Aux États-Unis, plusieurs États ont récemment interdit la fluoration de l’eau potable, relançant un débat international sur les bienfaits et les risques du fluor. Alors que la France adopte une approche plus prudente, faut-il revoir notre position sur cet oligo-élément longtemps considéré comme un pilier de la prévention carieuse ?
Un tournant aux États-Unis : la fin de la fluoration de l’eau dans plusieurs États
Depuis 1945, l’ajout de fluor dans l’eau potable américaine a été salué comme une avancée majeure en santé publique. Ce procédé visait à réduire significativement la prévalence des caries dentaires. En effet, des études avaient montré une nette diminution des caries dans les régions où l’eau était naturellement fluorée. Mais cette stratégie est aujourd’hui remise en cause.
En 2024 puis 2025, plusieurs États comme l’Utah et la Floride ont interdit cette pratique. Le gouvernement américain, par la voix de son ministre de la Santé, Robert Kennedy Jr, a évoqué une “médication forcée” et des effets potentiellement néfastes sur la santé globale, notamment sur le quotient intellectuel des enfants, le microbiote intestinal et la fonction thyroïdienne.
La FDA (Food and Drug Administration) a également annoncé le retrait du marché des suppléments fluorés ingérables pour les enfants, soulignant que ces produits n’avaient jamais reçu d’approbation officielle. Cette décision marque une volonté claire de limiter l’exposition au fluor sous forme systémique.
Le fluor : bénéfique ou dangereux ? Une controverse scientifique
Des effets prouvés contre les caries
Il ne fait aucun doute que le fluor renforce l’émail dentaire, rendant les dents plus résistantes aux attaques acides des bactéries. De nombreuses études ont confirmé que la fluoration de l’eau réduisait les caries, en particulier dans les populations ayant un accès limité aux soins dentaires.
Des inquiétudes croissantes sur l’ingestion prolongée
Mais les bénéfices du fluor dépendent fortement de la dose et de la voie d’administration. Une exposition excessive peut entraîner une fluorose dentaire, un trouble de la minéralisation de l’émail, visible sous forme de taches blanches ou brunes. Dans les cas les plus sévères, elle peut fragiliser les dents.
Les inquiétudes vont plus loin : des publications récentes suggèrent une corrélation entre une ingestion chronique de fluor à haute dose et des troubles neurologiques (QI plus bas), métaboliques (prise de poids) et endocriniens (thyroïde).
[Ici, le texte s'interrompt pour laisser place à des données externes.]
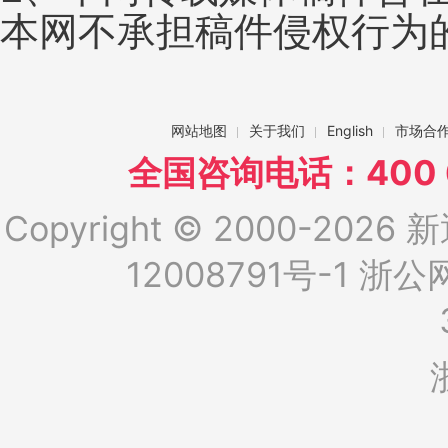
本网不承担稿件侵权行为
网站地图
关于我们
English
市场合
全国咨询电话：400 6
Copyright © 2000-2026 新
12008791号-1
浙公网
Bien que ces résultats soient encore débattus, ils ont suffi à déclencher des mesures de précaution dans plusieurs pays. En Europe, la fluoration systématique de l’eau n’est plus pratiquée dans la majorité des États membres.
Quelle est la position des autorités sanitaires françaises ?
Une prescription plus raisonnée du fluor
En France, la tendance est à la limitation de l’usage systémique du fluor. Les recommandations actuelles, émises par l’ANSM et les sociétés savantes, préconisent un apport topique et quotidien en faibles doses, via les dentifrices fluorés adaptés à l’âge, plutôt qu’une supplémentation orale.
Depuis plusieurs années, il n’est plus recommandé de prescrire systématiquement des gouttes ou comprimés fluorés avant l’âge de 6 mois. Après cette période, les suppléments ne sont indiqués qu’en cas de risque carieux élevé, évalué par le chirurgien-dentiste.
Vers une nouvelle approche préventive ?
La remise en cause de la fluoration de l’eau dans plusieurs pays remet sur le devant de la scène un principe clé : le bénéfice individuel doit primer sur l’exposition collective non contrôlée. Il s’agit désormais de privilégier une approche personnalisée, fondée sur :
- Une évaluation du risque carieux individuel
- L’usage de dentifrices fluorés bien dosés selon l’âge
- Une surveillance régulière en cabinet dentaire
Pour les chirurgiens-dentistes, ces évolutions constituent une opportunité pour renforcer l’éducation thérapeutique des patients, en insistant sur l’hygiène bucco-dentaire quotidienne et l’importance des rendez-vous de prévention.